Very nice, I bet your buddy's heart rate is still a bit above normal, mine would be.


----------



## AlanC (Jun 16, 2010)

Good one..


----------



## fishdealer04 (Aug 27, 2006)

That is a great buck! Some big deer out that way. I hunt in Gallia county and the quality of the deer out in Gallia and Jackson is pretty good.


----------



## Big Chief (Dec 16, 2005)

Sweet!! Congrats to him


----------



## erik (Jun 15, 2010)

nice your buddy did good congrats to him


----------



## Lowerider1029 (Jul 8, 2014)

Beaver, Any idea what that brute scored, I'd be real curious to find that out.


----------



## beaver (Sep 28, 2010)

Not yet, I'll find out though.
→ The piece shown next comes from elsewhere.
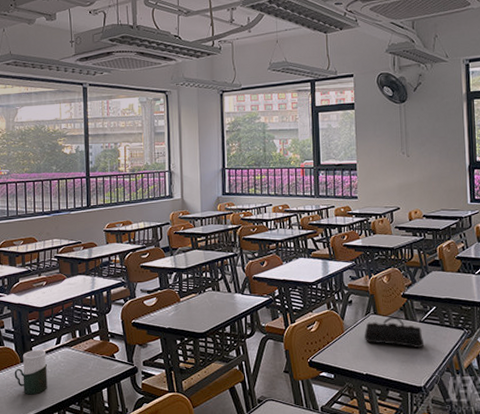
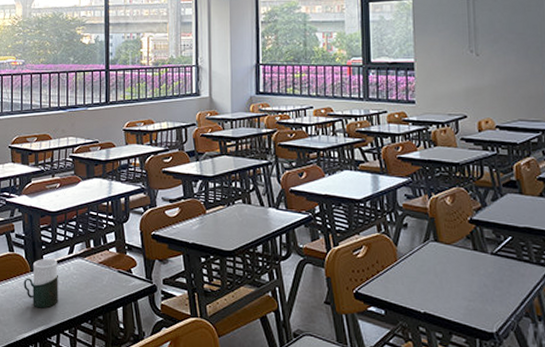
pencil case: present [364,316,425,349] -> none [421,245,497,286]

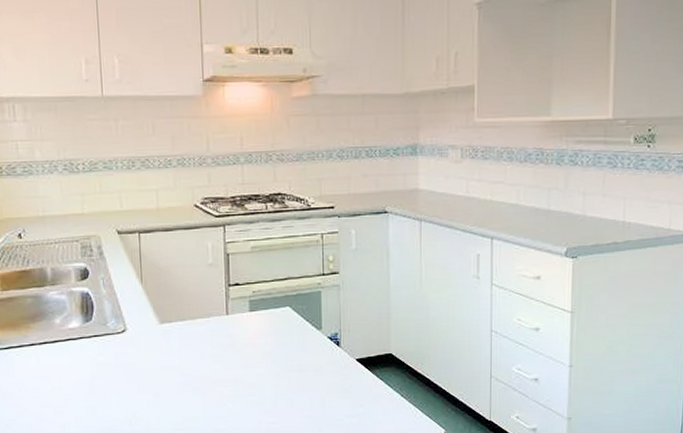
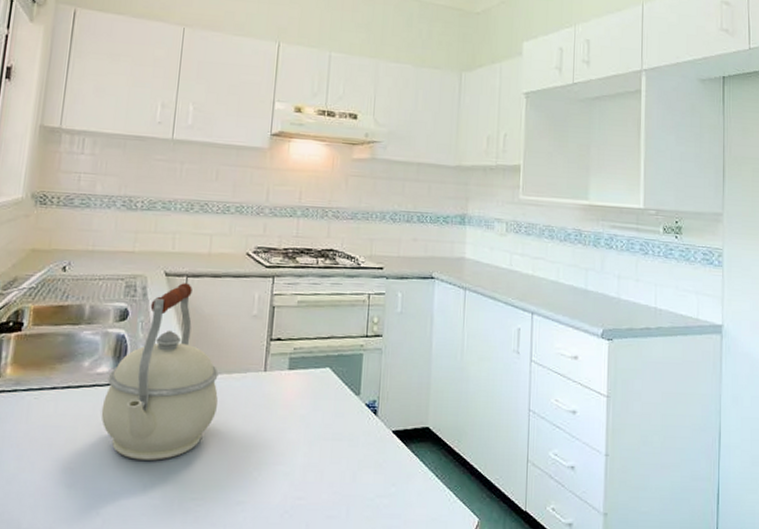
kettle: none [79,239,186,401] -> present [101,283,219,461]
He just killed it Friday.


----------



## bobk (Apr 30, 2004)

Nice!


----------



## Snook (Aug 19, 2008)

What a beautiful deer! Big sweeping main beams,kickers,mass and tine length. I'm guessing High 180's to 190 gross non-typical. Awesome deer! Congrats to your buddy!


----------



## sherman51 (Apr 12, 2011)

that's really a trophy buck. congrats to your friend. did he tell you about his hunt? if so we would like to hear the details of the hunt.
sherman


----------



## Sasamafras (Oct 13, 2011)

Wow, great buck!


----------



## FinsFurFeathers (Sep 14, 2009)

Trophy of a lifetime... Good job on the compound kill!


----------



## buckeyebowman (Feb 24, 2012)

Holy cow! Another buster Buckeye buck! Congrats to your buddy!


----------



## Twister Tail 14 (Apr 14, 2009)

Wow, great trophy buck!


----------



## SKRAMER (Sep 17, 2014)

AWESOME!


----------